Ebenso wichtig ist es, die eigenen Grenzen zu wahren. Wer unterstützt, darf auch für sich selbst sorgen. Das kann bedeuten, sich Auszeiten zu nehmen, Gespräche mit Vertrauenspersonen zu führen oder professionelle Beratung in Anspruch zu nehmen. Auch der Austausch mit anderen Angehörigen, die ähnliche Erfahrungen machen, kann entlastend und stärkend sein.

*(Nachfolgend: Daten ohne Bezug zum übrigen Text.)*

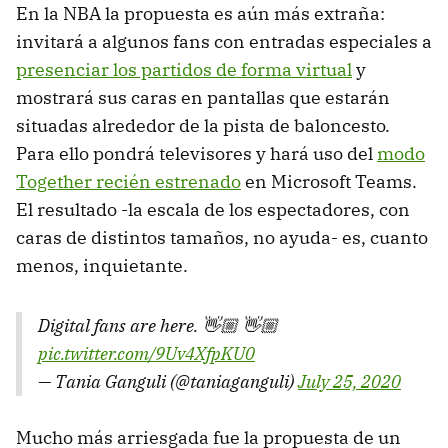
En la NBA la propuesta es aún más extraña:
invitará a algunos fans con entradas especiales a
presenciar los partidos de forma virtual
y
mostrará sus caras en pantallas que estarán
situadas alrededor de la pista de baloncesto.
Para ello pondrá televisores y hará uso del
modo
Together recién estrenado
en Microsoft Teams.
El resultado -la escala de los espectadores, con
caras de distintos tamaños, no ayuda- es, cuanto
menos, inquietante.
Digital fans are here. 👋🏼 👋🏼
pic.twitter.com/9Uv4XfpKU0
— Tania Ganguli (@taniaganguli)
July 25, 2020
Mucho más arriesgada fue la propuesta de un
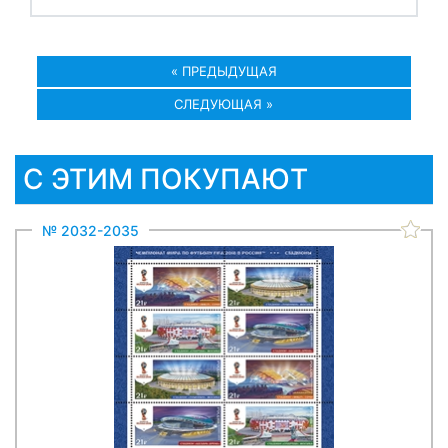
« ПРЕДЫДУЩАЯ
СЛЕДУЮЩАЯ »
С ЭТИМ ПОКУПАЮТ
№ 2032-2035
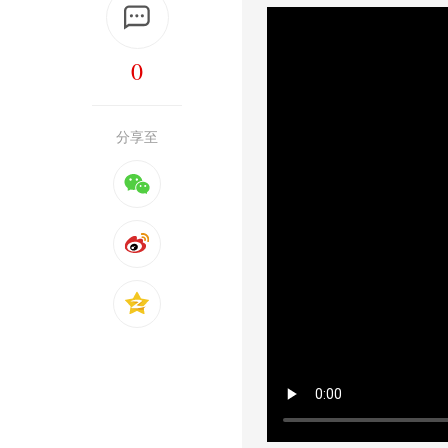
0
分享至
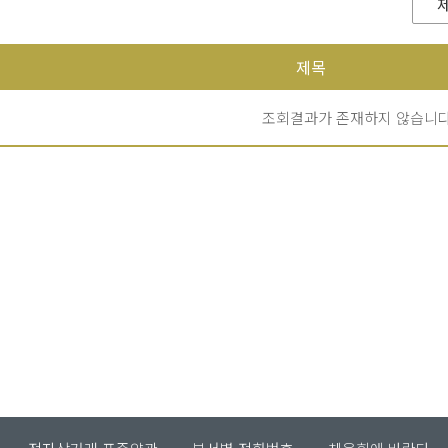
제목
조회결과가 존재하지 않습니다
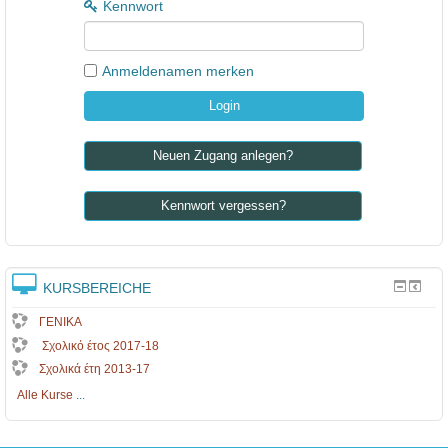
Kennwort
Anmeldenamen merken
Neuen Zugang anlegen?
Kennwort vergessen?
KURSBEREICHE
ΓΕΝΙΚΑ
Σχολικό έτος 2017-18
Σχολικά έτη 2013-17
Alle Kurse
...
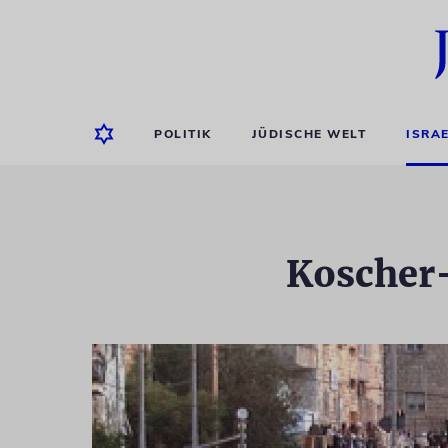
POLITIK
JÜDISCHE WELT
ISRA
Koscher-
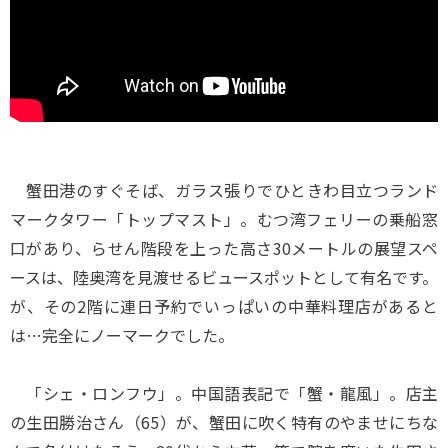
蟹田港のすぐそば、ガラス張りでひときわ目立つランド
マークタワー「トップマスト」。むつ湾フェリーの乗船窓
口があり、らせん階段を上った高さ30メートルの展望スペ
ースは、陸奥湾を見渡せるビュースポットとして有名です。
が、その2階に連日予約でいっぱいの中華料理店があると
は…完全にノーマークでした。
「シェ・ロンフウ」。中国語表記で「蟹・龍風」。店主
の生田勝治さん（65）が、蟹田に吹く特有のやませにちな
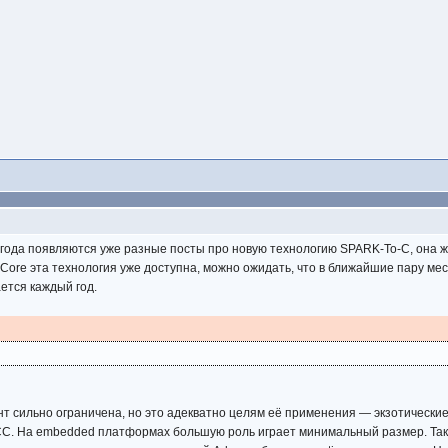
 года появляются уже разные посты про новую технологию SPARK-To-C, она 
ore эта технология уже доступна, можно ожидать, что в ближайшие пару м
ется каждый год.
т сильно ограничена, но это адекватно целям её применения — экзотические
GCC. На embedded платформах большую роль играет минимальный размер. Так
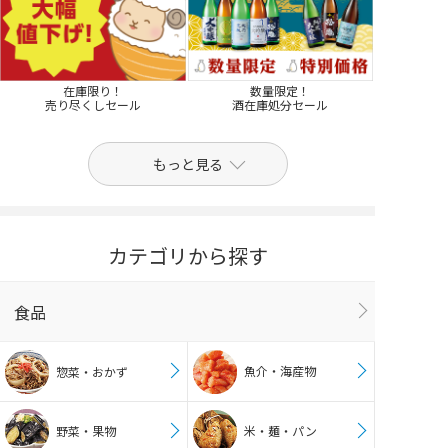
在庫限り！
数量限定！
売り尽くしセール
酒在庫処分セール
もっと見る
カテゴリから探す
食品
魚介・海産物
惣菜・おかず
野菜・果物
米・麺・パン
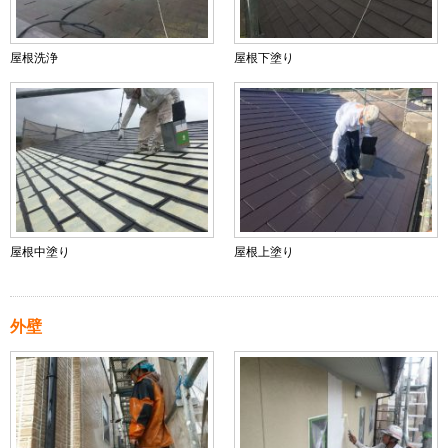
屋根洗浄
屋根下塗り
屋根中塗り
屋根上塗り
外壁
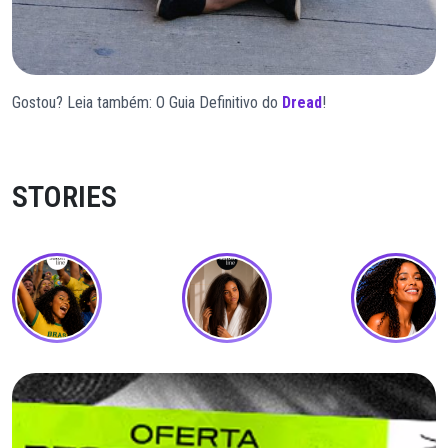
Gostou? Leia também: O Guia Definitivo do
Dread
!
STORIES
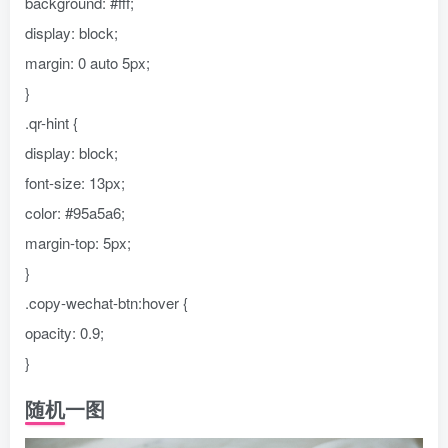
background: #fff;
display: block;
margin: 0 auto 5px;
}
.qr-hint {
display: block;
font-size: 13px;
color: #95a5a6;
margin-top: 5px;
}
.copy-wechat-btn:hover {
opacity: 0.9;
}
随机一图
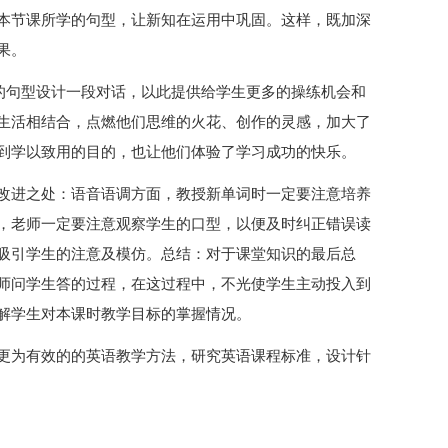
本节课所学的句型，让新知在运用中巩固。这样，既加深
果。
所学的句型设计一段对话，以此提供给学生更多的操练机会和
生活相结合，点燃他们思维的火花、创作的灵感，加大了
到学以致用的目的，也让他们体验了学习成功的快乐。
改进之处：语音语调方面，教授新单词时一定要注意培养
，老师一定要注意观察学生的口型，以便及时纠正错误读
吸引学生的注意及模仿。总结：对于课堂知识的最后总
师问学生答的过程，在这过程中，不光使学生主动投入到
解学生对本课时教学目标的掌握情况。
更为有效的的英语教学方法，研究英语课程标准，设计针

Gemeinsam in kleinen Schritten

Burnout und Depression müssten ernstgenommen werden, aber sie sind auch behandelbar. Der Weg dahin beginnt oft mit kleinen Schritten. Für viele Menschen ist es hilfreich, zu wissen, dass sie nicht allein sind. Angehörige können hier eine große Stütze sein. Dafür müssen sie nicht perfekte Lösungen liefern, sondern sie können Halt geben, zuhören und auf Augenhöhe bleiben. Und manchmal beginnt der Weg zur Veränderung mit einem einfachen Satz: „Ich bin da und du musst das nicht allein durchstehen.“


Quellen

 Amador, X. F. (2012). I Am Not Sick, I Don’t Need Help!. Vida Press.


Bianchi, R., Verkuilen, J., Brisson, R., Schonfeld, I. S. & Laurent, E. (2016). Burnout and depression: Label-related stigma, help-seeking, and syndrome overlap. Psychiatry Research, 245, 91–98. https://doi.org/10.1016/j.psychres.2016.08.025

Cruwys, T. & Gunaseelan, S. (2015). “Depression is who I am”: Mental illness identity, stigma and wellbeing. Journal Of Affective Disorders, 189, 36–42. https://doi.org/10.1016/j.jad.2015.09.012

Ferreira, A. I. (2022). Hiding behind a mask: A multilevel perspective of burnout shame. In Routledge eBooks (S. 121–138).
Oexle, N., Müller, M., Kawohl, W., Xu, Z., Viering, S., Wyss, C., Vetter, S. & Rüsch, N. (2017). Self-stigma as a barrier to recovery: a longitudinal study. European Archives Of Psychiatry And Clinical Neuroscience, 268(2), 209–212. https://doi.org/10.1007/s00406-017-0773-2
 
Rüsch, N. & Corrigan, P. (2002). Mental Illness Stigma as a Barrier to Recovery – In: World Psychiatry.